USO DELLE INFORMAZIONI:
a) Rispondi a queste domande in base al brano:
(i) Quale articolo del codice civile la ricorrente ritiene violato con il secondo motivo?
(ii) Come sono giudicate le due censure esaminate congiuntamente?
(iii) Secondo il principio citato, quale forma devono rivestire i contratti di cui sia parte una P.A.?
b) Cita fedelmente dal brano il tratto che inizia con "Inoltre, le doglianze" e termina con "di questa Corte.".

Con il secondo motivo, la ricorrente lamenta invece la violazione dell’art. 2932 c.c. in relazione all’art. 360 c.p.c., n. 3 perchè la Corte di Appello avrebbe erroneamente escluso la legittimazione della ricorrente all’esercizio dell’azione costitutiva.

Le due censure, che per la loro connessione possono essere esaminate congiuntamente, sono inammissibili.

Esse, infatti, si risolvono in una richiesta di riesame del merito, preclusa in questa sede in quanto estranea all’oggetto del giudizio di Cassazione. Il motivo di ricorso, infatti, non può mai risolversi in un’inammissibile istanza di revisione delle valutazioni e del convincimento del giudice di merito tesa all’ottenimento di una nuova pronuncia sul fatto (cfr. Cass. Sez. U, Sentenza n. 24148 del 25/10/2013, Rv.627790).

La prima censura, inoltre, è anche carente della necessaria specificità, in quanto la ricorrente – nel lamentare l’omessa considerazione, da parte della Corte territoriale, della documentazione prodotta dalla L. – neppure indica quali sarebbero le circostanze, o gli specifici documenti, che il giudice di appello avrebbe tralasciato di considerare.

Inoltre, le doglianze sono ulteriormente inammissibili ai sensi dell’art. 360-bis c.p.c., n. 1 in quanto la Corte romana ha deciso in coerenza con il consolidato orientamento di questa Corte.

Ed infatti occorre partire dal principio per cui “I contratti di cui sia parte una P.A. debbono rivestire la forma scritta anche quando la P.A. agisca iure privatorum, onde consentire tanto l’esatta individuazione del contenuto negoziale quanto i necessari controlli delle autorità tutorie, con conseguente inammissibilità di qualsivoglia manifestazione di volontà delle parti implicita o desumibile da comportamenti meramente attuativi”(Cass. Sez. 3, Sentenza n. 21138 del 04/11/2004, Rv. 578652; conf. Cass. Sez. 3, Sentenza n. 8621 del 12/04/2006, Rv. 588874; Cass. Sez. 3, Sentenza n. 209 del 09/01/2007, Rv. 594194; Cass. Sez. 1, Sentenza n. 8539 del 14/04/2011, Rv. 617368).

ELENCO RIPORTATO:
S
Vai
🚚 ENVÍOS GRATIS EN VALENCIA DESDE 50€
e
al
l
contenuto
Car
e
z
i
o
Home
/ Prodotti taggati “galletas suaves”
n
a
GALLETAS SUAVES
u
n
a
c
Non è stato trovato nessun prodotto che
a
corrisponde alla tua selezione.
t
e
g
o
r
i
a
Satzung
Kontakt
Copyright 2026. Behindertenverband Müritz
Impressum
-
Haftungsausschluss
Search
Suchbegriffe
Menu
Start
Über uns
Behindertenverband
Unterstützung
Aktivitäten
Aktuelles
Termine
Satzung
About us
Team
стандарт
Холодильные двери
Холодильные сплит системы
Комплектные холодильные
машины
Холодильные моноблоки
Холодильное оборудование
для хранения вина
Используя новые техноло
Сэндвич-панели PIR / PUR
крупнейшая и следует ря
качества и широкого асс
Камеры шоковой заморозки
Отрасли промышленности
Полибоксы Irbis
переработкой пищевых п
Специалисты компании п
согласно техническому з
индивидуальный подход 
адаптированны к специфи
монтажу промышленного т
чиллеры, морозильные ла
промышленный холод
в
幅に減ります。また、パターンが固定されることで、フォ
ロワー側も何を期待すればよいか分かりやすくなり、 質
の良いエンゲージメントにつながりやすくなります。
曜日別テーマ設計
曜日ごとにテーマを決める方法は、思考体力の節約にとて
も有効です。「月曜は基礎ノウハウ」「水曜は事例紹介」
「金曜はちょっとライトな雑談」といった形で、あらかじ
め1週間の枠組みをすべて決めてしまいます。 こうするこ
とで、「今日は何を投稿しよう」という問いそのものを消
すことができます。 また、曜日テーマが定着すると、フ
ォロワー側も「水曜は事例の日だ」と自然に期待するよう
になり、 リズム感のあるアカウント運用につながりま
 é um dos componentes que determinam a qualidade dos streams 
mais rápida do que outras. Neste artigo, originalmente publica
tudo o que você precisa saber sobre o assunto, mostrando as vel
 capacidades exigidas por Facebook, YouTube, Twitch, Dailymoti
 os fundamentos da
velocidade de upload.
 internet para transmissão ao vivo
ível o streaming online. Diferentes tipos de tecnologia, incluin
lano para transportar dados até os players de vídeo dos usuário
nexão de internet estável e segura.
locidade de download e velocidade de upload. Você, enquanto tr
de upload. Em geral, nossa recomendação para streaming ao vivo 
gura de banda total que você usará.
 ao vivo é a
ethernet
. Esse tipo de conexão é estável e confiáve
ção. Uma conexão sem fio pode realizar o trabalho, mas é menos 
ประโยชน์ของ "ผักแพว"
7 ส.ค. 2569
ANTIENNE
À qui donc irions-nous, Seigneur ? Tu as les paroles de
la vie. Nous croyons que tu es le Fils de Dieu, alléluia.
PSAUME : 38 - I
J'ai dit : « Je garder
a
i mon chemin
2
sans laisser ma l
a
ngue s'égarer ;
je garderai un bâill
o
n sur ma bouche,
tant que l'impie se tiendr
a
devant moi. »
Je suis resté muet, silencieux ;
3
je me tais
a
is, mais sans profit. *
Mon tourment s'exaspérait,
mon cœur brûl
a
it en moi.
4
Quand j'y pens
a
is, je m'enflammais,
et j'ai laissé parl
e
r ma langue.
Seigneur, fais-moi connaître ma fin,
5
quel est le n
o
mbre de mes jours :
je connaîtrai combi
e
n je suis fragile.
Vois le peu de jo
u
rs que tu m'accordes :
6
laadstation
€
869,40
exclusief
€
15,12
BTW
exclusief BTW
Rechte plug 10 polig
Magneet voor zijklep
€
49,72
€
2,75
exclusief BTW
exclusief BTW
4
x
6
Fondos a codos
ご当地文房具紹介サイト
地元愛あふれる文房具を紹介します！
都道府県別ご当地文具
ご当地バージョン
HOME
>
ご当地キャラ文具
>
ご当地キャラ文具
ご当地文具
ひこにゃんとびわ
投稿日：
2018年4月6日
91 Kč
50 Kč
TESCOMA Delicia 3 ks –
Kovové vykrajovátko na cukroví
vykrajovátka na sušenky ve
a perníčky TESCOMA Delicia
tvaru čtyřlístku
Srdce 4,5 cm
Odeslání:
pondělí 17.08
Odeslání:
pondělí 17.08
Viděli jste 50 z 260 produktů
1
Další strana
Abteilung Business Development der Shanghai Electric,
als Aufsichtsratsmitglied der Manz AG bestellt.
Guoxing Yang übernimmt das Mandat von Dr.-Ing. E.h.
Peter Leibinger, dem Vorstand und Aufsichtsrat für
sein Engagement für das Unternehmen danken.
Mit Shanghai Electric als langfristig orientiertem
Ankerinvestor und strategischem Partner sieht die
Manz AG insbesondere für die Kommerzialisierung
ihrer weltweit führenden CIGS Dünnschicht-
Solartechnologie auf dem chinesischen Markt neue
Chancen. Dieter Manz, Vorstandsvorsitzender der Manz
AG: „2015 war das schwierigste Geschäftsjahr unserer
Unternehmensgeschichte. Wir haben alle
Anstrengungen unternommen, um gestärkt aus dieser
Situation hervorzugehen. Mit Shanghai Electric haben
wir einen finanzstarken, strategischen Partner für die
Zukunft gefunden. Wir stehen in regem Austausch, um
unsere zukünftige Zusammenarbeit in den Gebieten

SOLUZIONI DEI COMPITI:
a)
(i) L'art. 2932 c.c.
(ii) Inammissibili.
(iii) La forma scritta.

b)
Inoltre, le doglianze sono ulteriormente inammissibili ai sensi dell’art. 360-bis c.p.c., n. 1 in quanto la Corte romana ha deciso in coerenza con il consolidato orientamento di questa Corte.